A turf war is imminent, since the new pixie king, Astley, is moving in quickly. Nick nearly killed him in the woods on day one, but Zara came to his rescue. Astley swears that he and Zara are destined to be together, that he’s one of the good guys. Nick isn’t buying it, though Zara isn’t as sure — despite herself, she wants to trust the new king. But it’s a lot more than her relationship with Nick that is at stake. It’s her life — and his.
First of all… how beautiful is that cover? I mean come, on. You can’t go wrong with fairy dust.
I really loved the first book of this trilogy and was hoping for the same from Jones’ second book, Captivate. It just didn’t have the same appeal as Need. It didn’t captivate me. (See what I did there? Hah.)
I love Zara as a character. She’s quirky and tough, but still vulnerable. There are so many things going wrong in her life, but she brings the humor. Captivate finds us just after Need ends and Zara is trying to decide between 2 equally sucky choices that she is facing. Enter…cute fairy boy. (Not that type of fairy boy. A REAL fairy.) Zara is forced to take action into her own hands and come up with the best compromise that she can offer, given the tense situation.

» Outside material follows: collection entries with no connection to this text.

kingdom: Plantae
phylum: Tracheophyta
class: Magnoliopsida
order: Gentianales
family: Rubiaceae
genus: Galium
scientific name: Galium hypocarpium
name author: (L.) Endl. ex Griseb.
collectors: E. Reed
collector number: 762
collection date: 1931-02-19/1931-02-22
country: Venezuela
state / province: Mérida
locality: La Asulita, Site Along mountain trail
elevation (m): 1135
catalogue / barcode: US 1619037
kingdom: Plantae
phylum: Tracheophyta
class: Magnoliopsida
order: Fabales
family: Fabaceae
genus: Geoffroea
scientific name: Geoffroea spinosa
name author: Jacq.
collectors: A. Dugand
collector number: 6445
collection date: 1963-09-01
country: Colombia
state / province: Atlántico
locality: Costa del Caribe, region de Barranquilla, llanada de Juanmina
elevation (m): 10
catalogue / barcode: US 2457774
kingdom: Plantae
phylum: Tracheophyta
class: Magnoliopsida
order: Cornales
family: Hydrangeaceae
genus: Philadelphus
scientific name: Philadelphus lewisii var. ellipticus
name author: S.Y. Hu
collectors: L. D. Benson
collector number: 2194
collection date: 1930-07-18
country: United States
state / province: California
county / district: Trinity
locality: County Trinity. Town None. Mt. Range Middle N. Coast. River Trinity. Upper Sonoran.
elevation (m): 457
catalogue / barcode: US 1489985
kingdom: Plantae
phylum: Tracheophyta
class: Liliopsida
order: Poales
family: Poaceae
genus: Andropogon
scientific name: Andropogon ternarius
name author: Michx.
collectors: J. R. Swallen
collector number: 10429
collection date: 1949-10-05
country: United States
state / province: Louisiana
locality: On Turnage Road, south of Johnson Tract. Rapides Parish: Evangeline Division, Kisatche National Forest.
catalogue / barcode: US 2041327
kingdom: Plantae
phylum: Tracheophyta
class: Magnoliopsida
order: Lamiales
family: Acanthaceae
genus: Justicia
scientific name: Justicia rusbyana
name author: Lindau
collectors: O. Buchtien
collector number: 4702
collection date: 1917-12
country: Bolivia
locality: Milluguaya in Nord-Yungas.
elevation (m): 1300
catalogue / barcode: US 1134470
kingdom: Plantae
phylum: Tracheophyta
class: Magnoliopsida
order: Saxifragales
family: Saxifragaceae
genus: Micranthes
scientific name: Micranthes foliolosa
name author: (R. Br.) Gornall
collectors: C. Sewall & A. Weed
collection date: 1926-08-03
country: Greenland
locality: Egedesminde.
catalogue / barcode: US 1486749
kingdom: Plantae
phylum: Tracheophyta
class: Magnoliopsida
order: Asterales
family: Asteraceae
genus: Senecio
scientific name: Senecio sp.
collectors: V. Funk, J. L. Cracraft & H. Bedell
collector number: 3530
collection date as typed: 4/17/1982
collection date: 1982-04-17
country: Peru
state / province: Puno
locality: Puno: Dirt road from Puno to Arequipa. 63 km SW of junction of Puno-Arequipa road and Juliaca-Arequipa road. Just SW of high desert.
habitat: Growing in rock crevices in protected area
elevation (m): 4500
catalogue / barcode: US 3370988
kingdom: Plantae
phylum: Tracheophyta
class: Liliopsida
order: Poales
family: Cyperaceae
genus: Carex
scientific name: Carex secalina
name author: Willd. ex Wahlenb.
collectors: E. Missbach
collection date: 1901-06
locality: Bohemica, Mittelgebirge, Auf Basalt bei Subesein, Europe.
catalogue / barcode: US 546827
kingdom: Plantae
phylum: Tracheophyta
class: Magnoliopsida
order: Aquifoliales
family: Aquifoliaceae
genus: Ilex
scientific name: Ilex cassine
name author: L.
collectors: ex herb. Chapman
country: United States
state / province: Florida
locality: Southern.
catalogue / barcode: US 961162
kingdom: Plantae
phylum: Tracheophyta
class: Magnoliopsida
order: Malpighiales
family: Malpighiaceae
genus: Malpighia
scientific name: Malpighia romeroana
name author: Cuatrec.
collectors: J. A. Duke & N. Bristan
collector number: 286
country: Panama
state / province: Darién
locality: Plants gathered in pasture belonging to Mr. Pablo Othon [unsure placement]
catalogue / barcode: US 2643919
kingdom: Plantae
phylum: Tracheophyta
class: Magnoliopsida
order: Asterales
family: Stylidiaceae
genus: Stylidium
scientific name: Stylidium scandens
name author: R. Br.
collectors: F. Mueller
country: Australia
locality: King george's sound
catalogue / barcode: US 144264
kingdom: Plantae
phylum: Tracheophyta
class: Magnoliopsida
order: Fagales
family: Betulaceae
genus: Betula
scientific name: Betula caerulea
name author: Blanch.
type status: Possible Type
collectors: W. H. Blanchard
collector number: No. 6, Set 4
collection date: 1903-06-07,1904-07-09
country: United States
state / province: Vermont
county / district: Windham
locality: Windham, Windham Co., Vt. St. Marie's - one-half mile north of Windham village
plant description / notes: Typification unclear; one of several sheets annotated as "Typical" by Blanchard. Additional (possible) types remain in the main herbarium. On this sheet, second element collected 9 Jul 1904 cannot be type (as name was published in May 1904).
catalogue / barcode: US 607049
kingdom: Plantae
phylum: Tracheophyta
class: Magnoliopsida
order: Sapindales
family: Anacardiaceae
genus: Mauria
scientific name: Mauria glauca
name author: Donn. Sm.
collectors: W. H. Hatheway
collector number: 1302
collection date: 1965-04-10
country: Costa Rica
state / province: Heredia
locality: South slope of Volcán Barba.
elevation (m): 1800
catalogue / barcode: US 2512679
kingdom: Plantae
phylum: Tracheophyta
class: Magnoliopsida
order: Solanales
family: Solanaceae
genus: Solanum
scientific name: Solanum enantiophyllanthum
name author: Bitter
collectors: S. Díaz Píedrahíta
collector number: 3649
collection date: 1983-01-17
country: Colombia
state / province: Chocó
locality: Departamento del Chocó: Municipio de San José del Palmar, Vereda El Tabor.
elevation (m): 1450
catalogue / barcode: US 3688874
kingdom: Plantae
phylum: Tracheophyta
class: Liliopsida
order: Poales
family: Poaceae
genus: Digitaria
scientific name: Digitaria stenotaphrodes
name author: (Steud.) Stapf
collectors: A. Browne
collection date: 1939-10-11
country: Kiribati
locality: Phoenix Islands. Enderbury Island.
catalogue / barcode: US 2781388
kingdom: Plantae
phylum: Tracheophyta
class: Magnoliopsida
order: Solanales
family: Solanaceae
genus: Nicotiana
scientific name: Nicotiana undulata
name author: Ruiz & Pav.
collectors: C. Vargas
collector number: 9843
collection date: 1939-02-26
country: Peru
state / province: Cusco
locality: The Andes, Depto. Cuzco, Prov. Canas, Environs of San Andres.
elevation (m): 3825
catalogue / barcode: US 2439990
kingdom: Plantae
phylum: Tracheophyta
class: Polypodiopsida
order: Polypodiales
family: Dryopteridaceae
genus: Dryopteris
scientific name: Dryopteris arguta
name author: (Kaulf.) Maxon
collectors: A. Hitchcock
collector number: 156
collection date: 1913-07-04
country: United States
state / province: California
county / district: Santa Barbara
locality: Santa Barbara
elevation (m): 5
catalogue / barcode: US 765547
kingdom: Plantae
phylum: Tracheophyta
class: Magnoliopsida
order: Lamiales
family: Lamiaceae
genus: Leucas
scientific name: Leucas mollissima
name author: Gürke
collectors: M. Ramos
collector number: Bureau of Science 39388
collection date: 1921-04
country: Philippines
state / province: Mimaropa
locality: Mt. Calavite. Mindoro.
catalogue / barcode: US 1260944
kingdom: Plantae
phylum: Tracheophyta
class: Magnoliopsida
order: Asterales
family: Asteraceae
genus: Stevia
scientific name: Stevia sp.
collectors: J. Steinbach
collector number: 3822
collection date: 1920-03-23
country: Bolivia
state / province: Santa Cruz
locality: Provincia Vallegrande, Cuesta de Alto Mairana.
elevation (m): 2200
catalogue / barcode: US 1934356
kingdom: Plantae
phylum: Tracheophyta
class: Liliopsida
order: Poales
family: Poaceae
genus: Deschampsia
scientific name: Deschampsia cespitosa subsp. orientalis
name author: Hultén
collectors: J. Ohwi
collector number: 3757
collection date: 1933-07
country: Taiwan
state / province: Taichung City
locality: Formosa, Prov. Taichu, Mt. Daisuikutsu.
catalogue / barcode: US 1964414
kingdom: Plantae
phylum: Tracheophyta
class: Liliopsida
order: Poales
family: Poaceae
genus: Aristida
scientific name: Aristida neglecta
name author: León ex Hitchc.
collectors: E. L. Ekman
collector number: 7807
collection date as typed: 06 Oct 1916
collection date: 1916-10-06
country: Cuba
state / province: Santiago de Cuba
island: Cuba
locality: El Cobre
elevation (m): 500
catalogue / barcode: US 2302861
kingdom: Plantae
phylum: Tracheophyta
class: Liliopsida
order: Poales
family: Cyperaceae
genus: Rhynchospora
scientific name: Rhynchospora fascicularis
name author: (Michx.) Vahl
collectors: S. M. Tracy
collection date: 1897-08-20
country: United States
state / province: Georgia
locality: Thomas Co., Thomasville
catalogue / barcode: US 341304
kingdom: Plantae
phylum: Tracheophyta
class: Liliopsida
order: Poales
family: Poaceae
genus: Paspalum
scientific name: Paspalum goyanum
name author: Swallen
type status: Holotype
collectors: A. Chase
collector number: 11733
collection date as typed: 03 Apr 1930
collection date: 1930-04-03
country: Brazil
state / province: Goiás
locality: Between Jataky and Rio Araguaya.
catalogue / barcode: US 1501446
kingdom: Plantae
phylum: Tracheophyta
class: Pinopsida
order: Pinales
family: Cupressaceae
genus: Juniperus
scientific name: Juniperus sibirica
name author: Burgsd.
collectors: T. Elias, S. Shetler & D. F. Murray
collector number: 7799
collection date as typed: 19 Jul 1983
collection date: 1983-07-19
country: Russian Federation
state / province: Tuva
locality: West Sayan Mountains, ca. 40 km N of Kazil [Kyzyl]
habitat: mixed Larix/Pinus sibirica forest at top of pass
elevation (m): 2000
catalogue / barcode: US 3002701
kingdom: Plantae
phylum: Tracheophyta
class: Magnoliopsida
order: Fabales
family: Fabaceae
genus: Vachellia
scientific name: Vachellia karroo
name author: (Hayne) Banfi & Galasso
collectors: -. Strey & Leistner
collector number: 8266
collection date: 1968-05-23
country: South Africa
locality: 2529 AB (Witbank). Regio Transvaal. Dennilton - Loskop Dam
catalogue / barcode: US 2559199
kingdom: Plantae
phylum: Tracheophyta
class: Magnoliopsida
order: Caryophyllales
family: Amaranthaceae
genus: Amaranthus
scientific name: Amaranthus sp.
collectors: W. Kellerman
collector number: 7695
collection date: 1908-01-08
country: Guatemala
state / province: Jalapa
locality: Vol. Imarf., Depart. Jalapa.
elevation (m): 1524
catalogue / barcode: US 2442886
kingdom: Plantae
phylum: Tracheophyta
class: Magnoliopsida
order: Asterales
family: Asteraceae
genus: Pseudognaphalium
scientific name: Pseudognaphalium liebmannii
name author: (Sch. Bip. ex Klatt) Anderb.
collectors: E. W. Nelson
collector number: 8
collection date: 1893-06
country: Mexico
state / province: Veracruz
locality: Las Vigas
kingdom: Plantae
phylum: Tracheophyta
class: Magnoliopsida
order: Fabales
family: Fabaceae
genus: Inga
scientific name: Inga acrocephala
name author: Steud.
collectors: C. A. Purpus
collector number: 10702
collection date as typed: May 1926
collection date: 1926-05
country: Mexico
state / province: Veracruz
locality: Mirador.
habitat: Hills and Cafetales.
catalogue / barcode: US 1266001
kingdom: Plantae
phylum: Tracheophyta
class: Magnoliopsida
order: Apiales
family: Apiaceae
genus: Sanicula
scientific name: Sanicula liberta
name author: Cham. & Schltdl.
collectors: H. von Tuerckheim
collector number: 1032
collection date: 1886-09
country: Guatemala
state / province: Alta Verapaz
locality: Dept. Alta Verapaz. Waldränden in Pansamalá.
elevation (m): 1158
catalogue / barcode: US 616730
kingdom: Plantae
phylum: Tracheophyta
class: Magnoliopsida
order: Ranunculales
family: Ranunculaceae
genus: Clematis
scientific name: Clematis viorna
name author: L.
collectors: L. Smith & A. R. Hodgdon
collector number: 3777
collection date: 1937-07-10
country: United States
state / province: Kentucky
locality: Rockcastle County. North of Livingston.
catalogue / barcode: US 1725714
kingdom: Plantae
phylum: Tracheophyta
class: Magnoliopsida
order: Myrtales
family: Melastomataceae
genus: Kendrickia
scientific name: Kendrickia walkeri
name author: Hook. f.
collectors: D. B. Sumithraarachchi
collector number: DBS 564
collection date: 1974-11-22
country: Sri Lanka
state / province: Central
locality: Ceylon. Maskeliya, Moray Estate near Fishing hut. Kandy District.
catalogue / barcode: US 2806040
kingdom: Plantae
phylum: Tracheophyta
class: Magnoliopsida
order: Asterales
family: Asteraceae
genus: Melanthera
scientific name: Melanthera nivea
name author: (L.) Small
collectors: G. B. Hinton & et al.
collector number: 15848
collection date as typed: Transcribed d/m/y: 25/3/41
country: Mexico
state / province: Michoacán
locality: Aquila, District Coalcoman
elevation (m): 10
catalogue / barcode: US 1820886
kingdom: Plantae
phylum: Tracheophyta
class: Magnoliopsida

I also loved the appearance of this new and interesting character. For me, he made the book. I knew I wasn’t supposed to like him, but I couldn’t help it. It was definitely a great addition, since a few of the characters that I really enjoyed in Need were rather flat this time around. The biggest thing that bothered me in Captivate was the pacing. I feel like it was rushed and we didn’t get a good feel for how epic the decisions Zara makes are. A good portion of the book was spent building up the relationships (which IS important, but it may have gone too far) and not enough on the actual plot.
I’m really looking forward to Entice, to see whether or not Jones was able to up the ante and pull me back into the story.